I was a 15 year old newspaper carrier and, of course, saw the beginning article in the papers I was carrying.  I didn't have any idea what the soap box derby was going to be but I did have a race car that I had built.  I entered the race.

My car that I built was really a pile of wood on wheels.  I used wheels and axels off of an old wagon that I had.  I got a big long plank someplace and built the car from there.  I used a "broom stick" steering column and a Chevrolet steering wheel that I got from a junk man.  I turned the wheels, to steer, with a clothes line wrapped around the steering column and to the front wheels.  Incidentally, it took awhile for me to figure out that I had to cross the clothes line to the wheels to get them to turn the right way.  The brakes were an old piece of truck tire that I nailed to a block of wood, hinged so I could push it to the ground with my foot to stop.  It wasn't much but I had lots of fun with it long before the Soap Box Derby came up.  I zipped down any hill I could find lots of times.

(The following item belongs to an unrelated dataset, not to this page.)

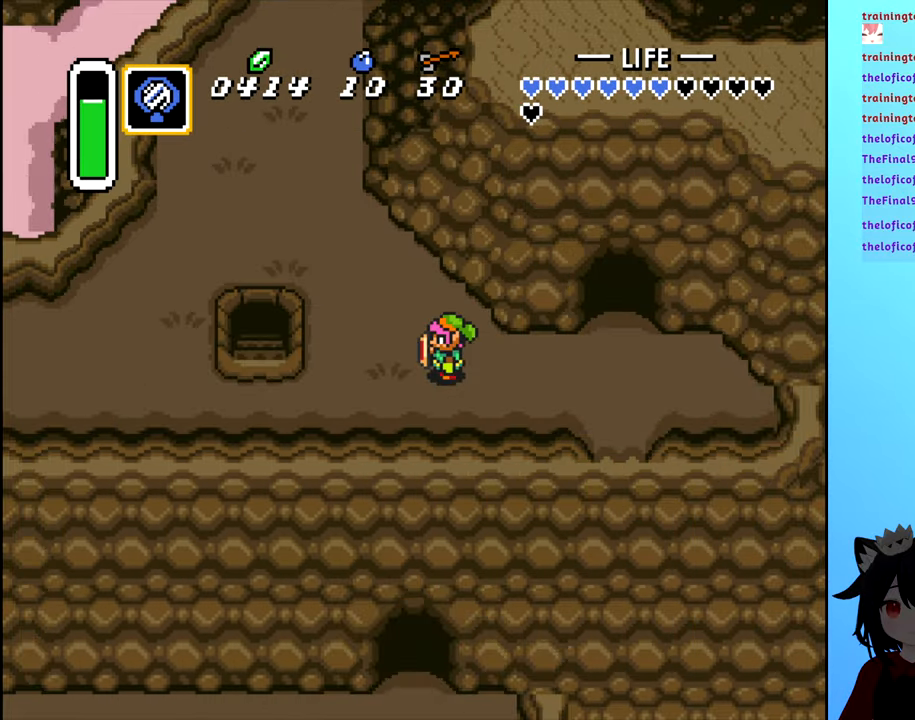
{"buttons": [], "events": [[33, "X", "down"], [133, "X", "up"]]}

The "Derby" (as it was known) was lots of fun.  Lots of kids with piles of wood on wheels just like me, were in the races.  The races were run pretty much like they are probably run today except that everything was very simple.  For example: Men held the cars at the start and let go on signal.  This made a little bit of difference in that some cars had a slight head start; not intentional, of course. (I think this happened to me against Bobby Harris in 1935 when I finished second.  It was close one but he won and deserved it.  He had nothing to do with the start.)  The only two rules as I remember it, were that the car could not weigh more than 250 pounds with the driver in it.  And the car had to be 4 inches off the ground.

Except for a "fat kid" none of us came close to the weight.  Since most of us had wagon wheels or small bicycle wheels there was no problem with the 4 inches.  There were other rules, I am sure, but we were all young and excited.  The adults did what they thought was necessary to make the race as fair as possible.

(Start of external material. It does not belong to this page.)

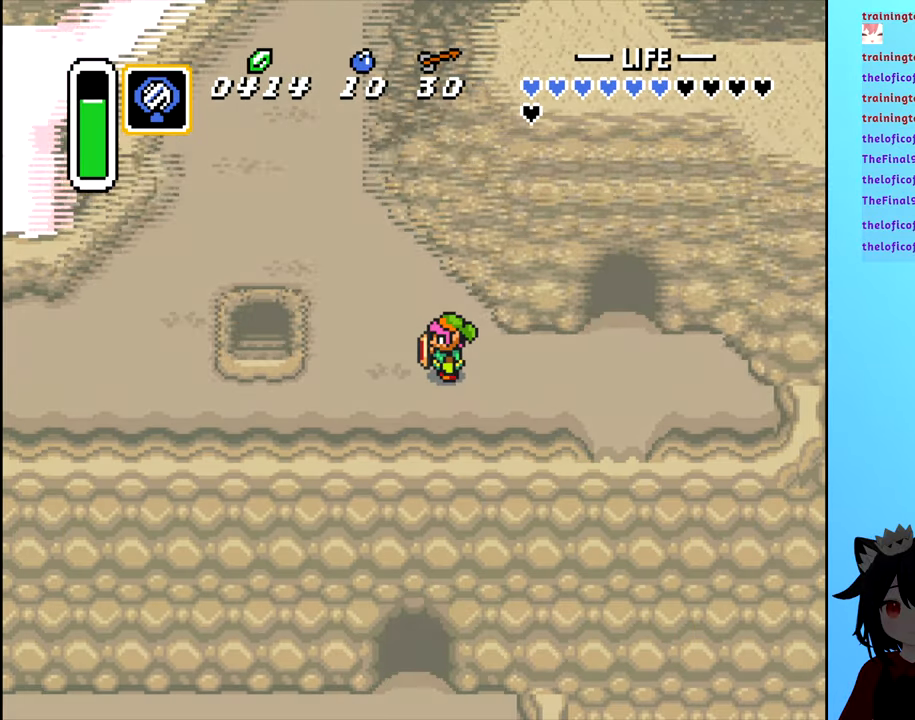
{"buttons": [], "events": []}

The race was handled by the fire department people and the police department.  In my "victory" run after the races was over, I had a police car right beside me and was clocked at just under 40 miles and hour at the finish line.  The race was much longer than today.

We started, I think at 5th Ave. to Logan.  It was long, I know, and we were two of us side by side have a ball.  Some cars wrecked.  No one got hurt as I recall but the adults realized we were in danger and shortened the race course in later years.

The National was held in Dayton, Ohio (in 1934) on a steep hill just like Youngstown.  I didn't do well.  A cameraman came out on the track to take a picture of us coming down the hill.  He didn't get out of the way and I spun out into the curb trying to avoid him.  They repaired my car but it was to no avail.  It was damaged too badly.  I am sure that I would not have won anyway.  I will always remember my trip to the National and how we were treated like the important kids we thought we were.  It was just  great.  One of you will be there come July.  I wish all of you the very best of luck.

I'm 85 now.  70 years from 1934.  I grew up and went on with my life as you all will do.  I assure you that you will never, ever, forget the "Soap Box Derby." I didn't.

God bless and keep you...

John Fraser,
1934 Champion.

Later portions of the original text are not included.